108. The burden of proof in a suit or proceeding lies on that person who would fail if no evidence at all were given on either said.
109. The burden of proof as to any particular fact lies on the person who wishes the court to believe in its existence unless it is provided by any law that the proof of that fact shall be on any particular person.”
The basis of the Plaintiff’s claim to an ancestral legal right on the suit parcel is twofold. First is his averment that the suit parcel is the decisions of the Siaya District Land Tribunal and the appeal decision of the Nyanza Provincial Appeal Committee. Second, is the testimony of PW2 to the effect that the Plaintiff’s father inherited a portion of the suit parcel, was a caretaker of the suit parcel, and was supposed to have had his name included in the register as one of the proprietors of the suit parcel.
However, the Plaintiff admitted that the decisions of the Land Tribunal and Appeal Committee were quashed as per the order of the High Court in Misc. Civil Application No. 9 of 2011 contained in the Defendants’ list of documents. The evidence of PW2 is not persuasive as he was not privy to the events of 1938 when he alleges that the Plaintiff’s father inherited a portion of the suit parcel and also amounts to hearsay when PW2 testified that the Plaintiff’s father had told him that the suit parcel was to be registered as a block in the names of the Plaintiff’s father and the Defendants.
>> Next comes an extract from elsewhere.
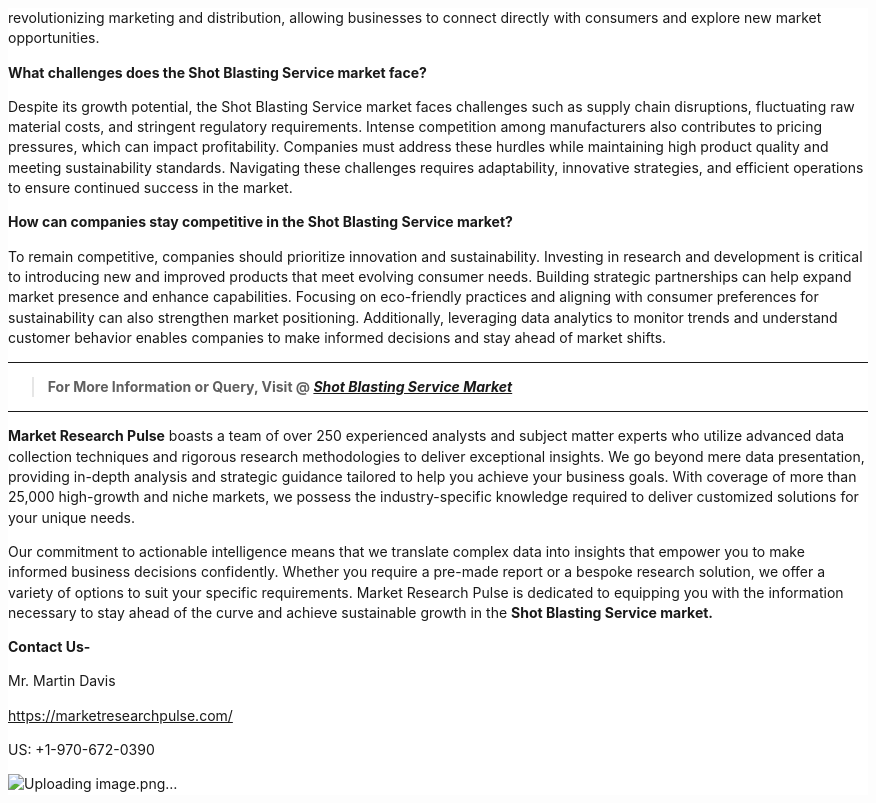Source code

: revolutionizing marketing and distribution, allowing businesses to connect directly with consumers and explore new market opportunities.</p><p><strong>What challenges does the Shot Blasting Service market face?</strong></p><p>Despite its growth potential, the Shot Blasting Service market faces challenges such as supply chain disruptions, fluctuating raw material costs, and stringent regulatory requirements. Intense competition among manufacturers also contributes to pricing pressures, which can impact profitability. Companies must address these hurdles while maintaining high product quality and meeting sustainability standards. Navigating these challenges requires adaptability, innovative strategies, and efficient operations to ensure continued success in the market.</p><p><strong>How can companies stay competitive in the Shot Blasting Service market?</strong></p><p>To remain competitive, companies should prioritize innovation and sustainability. Investing in research and development is critical to introducing new and improved products that meet evolving consumer needs. Building strategic partnerships can help expand market presence and enhance capabilities. Focusing on eco-friendly practices and aligning with consumer preferences for sustainability can also strengthen market positioning. Additionally, leveraging data analytics to monitor trends and understand customer behavior enables companies to make informed decisions and stay ahead of market shifts.</p><hr /><blockquote><p><strong>For More Information or Query, Visit @&nbsp;<em><a href="https://marketresearchpulse.com/report/13170/shot-blasting-service-market?utm_source=Linkedin&utm_medium=0112">Shot Blasting Service Market</a></em></strong></p></blockquote><hr /><p><strong>Market Research Pulse</strong> boasts a team of over 250 experienced analysts and subject matter experts who utilize advanced data collection techniques and rigorous research methodologies to deliver exceptional insights. We go beyond mere data presentation, providing in-depth analysis and strategic guidance tailored to help you achieve your business goals. With coverage of more than 25,000 high-growth and niche markets, we possess the industry-specific knowledge required to deliver customized solutions for your unique needs.</p><p>Our commitment to actionable intelligence means that we translate complex data into insights that empower you to make informed business decisions confidently. Whether you require a pre-made report or a bespoke research solution, we offer a variety of options to suit your specific requirements. Market Research Pulse is dedicated to equipping you with the information necessary to stay ahead of the curve and achieve sustainable growth in the <strong>Shot Blasting Service market.</strong></p><p><strong>Contact Us-</strong></p><p>Mr. Martin Davis</p><p>https://marketresearchpulse.com/</p><p>US: +1-970-672-0390</p>
![Uploading image.png…]()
Section 107(1) of the Evidence Act, Cap 80 Laws of Kenya provides that:
Whoever desires any court to give judgment as to any legal right or liability dependent on the existence of facts which he asserts must prove that those facts exist.
This is called the legal burden of proof. There is however evidential burden of proof which is captured in sections 109 and 112 of the same Act as follows:
109. The burden of proof as to any particular fact lies on the person who wishes the court to believe in its existence, unless it is provided by any law that the proof of that fact shall lie on any particular person.
112. In civil proceedings, when any fact is especially within the knowledge of any party to those proceedings, the burden of proving or disproving that fact is upon him.
48. The two provisions were dealt with in Anne Wambui Ndiritu vs. Joseph Kiprono Ropkoi & Another [2005] 1 EA 334,in which the Court of Appeal held that:
“As a general proposition under section 107(1) of the Evidence Act, Cap 80, the legal burden of proof lies upon the party who invokes the aid of the law and substantially asserts the affirmative of the issue. There is however the evidential burden that is cast upon any party the burden of proving any particular fact which he desires theCourt to believe in its existence which is captured in sections 109 and112 of the Act.”
It follows that the initial burden of proof lies on the plaintiff, who is supposed to prove the existence of a trust. No evidence of a trust has been given before this court.
The Plaintiff has therefore failed to discharge the burden of proof to the required standard. The suit ought to be, and is hereby dismissed.
DATED AT KISUMU THIS 28th DAY OF MAY 2020
A.O. OMBWAYO
ENVIRONMENT & LAND
JUDGE
This judgment is hereby delivered to the parties by electronic mail due to the measures restricting court operations due to COVID -19 pandemic and in light of directions issued by the Honourable Chief Justice on 15TH March 2019 and with the consent of the parties.